▶ [Exercise aim] Can you repeat the entries from the line with "Сертификаты" to the line with "La Casa Infantil White Flint se", both of those lines included, and leave the pictures out of your answer?

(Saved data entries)
★ ★ ★ ★ ★

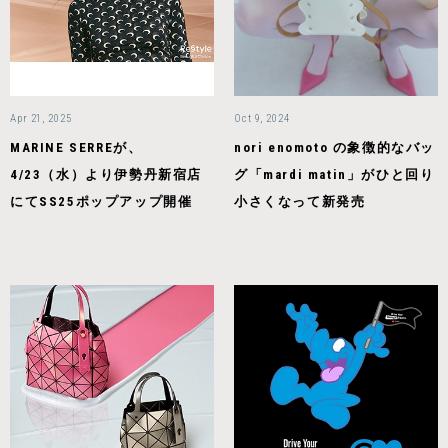
Apr 21, 2025
Oct 9, 2024
MARINE SERREが、
nori enomoto の象徴的なバッ
4/23（水）より伊勢丹新宿店
グ「mardi matin」がひと回り
にてSS25ポップアップ開催
小さくなって新発売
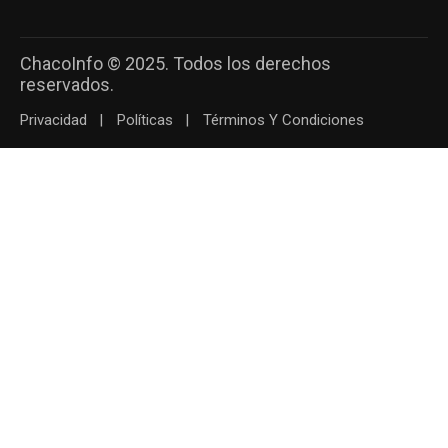
ChacoInfo © 2025. Todos los derechos
reservados.
Privacidad
Políticas
Términos Y Condiciones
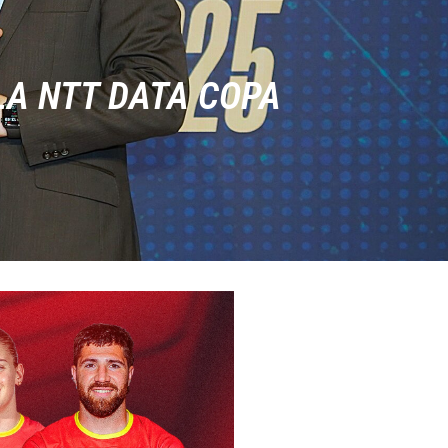
LA NTT DATA COPA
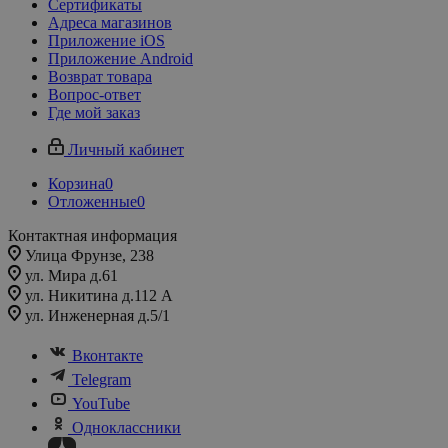
Сертификаты
Адреса магазинов
Приложение iOS
Приложение Android
Возврат товара
Вопрос-ответ
Где мой заказ
Личный кабинет
Корзина
0
Отложенные
0
Контактная информация
Улица Фрунзе, 238​
ул. Мира д.61
ул. Никитина д.112 А
ул. Инженерная д.5/1
Вконтакте
Telegram
YouTube
Одноклассники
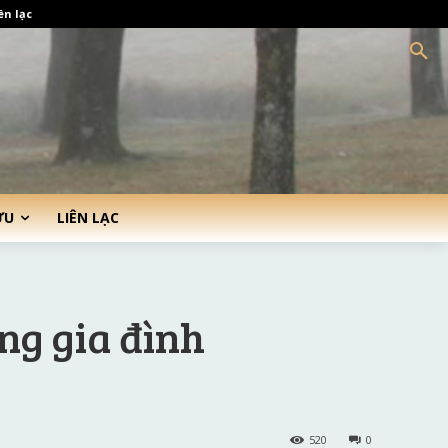
ên lạc
ỨU
LIÊN LẠC
ng gia đình
520
0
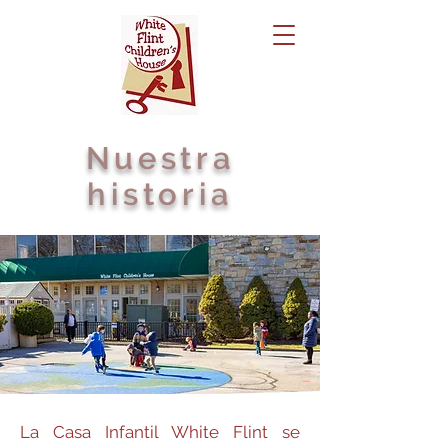
Nuestra
historia
La Casa Infantil White Flint se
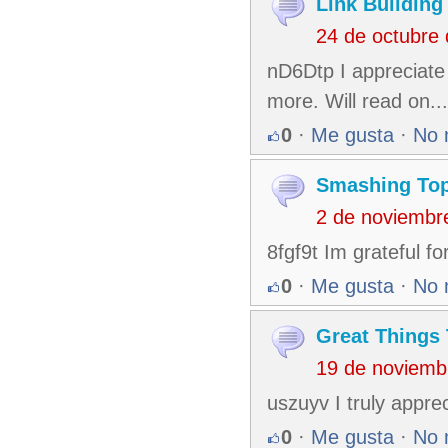
Link Building
24 de octubre
nD6Dtp I appreciate 
more. Will read on...
0
·
Me gusta
·
No 
Smashing To
2 de noviembr
8fgf9t Im grateful for
0
·
Me gusta
·
No 
Great Things
19 de noviemb
uszuyv I truly apprec
0
·
Me gusta
·
No 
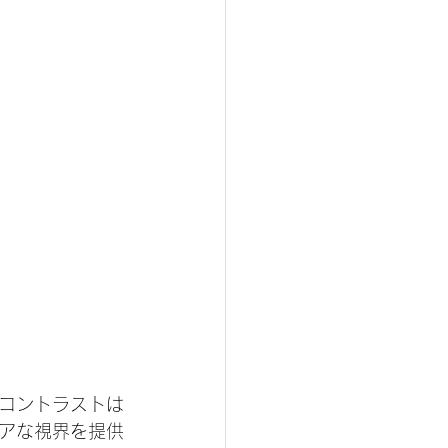
コントラストは
アな視界を提供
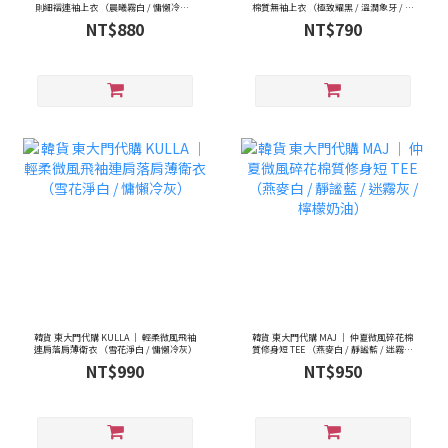
則細褶連袖上衣 （晨曦霧白 / 慵懶冷灰 /
棉質無袖上衣 （極致耀黑 / 溫潤象牙 / 慵
靜謐深夜黑）
懶煙灰 / 暖心淺米 / 西瓜冷綠 / 濃郁可
NT$880
NT$790
可）
韓貨 東大門代購 KULLA ｜ 輕柔微風飛袖
韓貨 東大門代購 MAJ ｜ 仲夏微風碎花棉
連肩落肩薄衛衣 （雪花淨白 / 慵懶冷灰）
質修身短 TEE （燕麥白 / 靜謐藍 / 迷霧灰
/ 檸檬奶油）
NT$990
NT$950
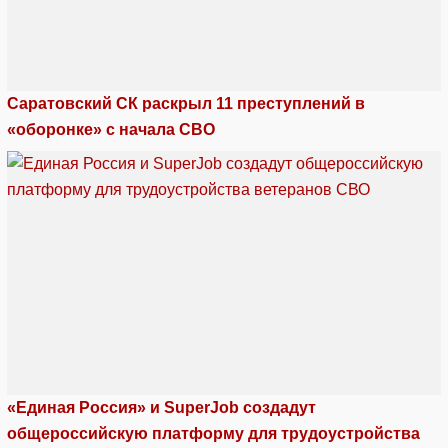
Саратовский СК раскрыл 11 преступлений в
«оборонке» с начала СВО
«Единая Россия» и SuperJob создадут
общероссийскую платформу для трудоустройства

★ ★ ★ ★ ★

▶ [Written response]
Сертификаты
Адреса магазинов
Приложение iOS
Приложение Android
Возврат товара
Вопрос-ответ
Где мой заказ
Личный кабинет
Корзина
0
Отложенные
0
Контактная информация
Улица Фрунзе, 238​
ул. Мира д.61
ул. Никитина д.112 А
ул. Инженерная д.5/1
Вконтакте
Telegram
YouTube
Одноклассники
ên lạc
ỨU
LIÊN LẠC
ng gia đình
520
0
Nuestra
historia
La Casa Infantil White Flint se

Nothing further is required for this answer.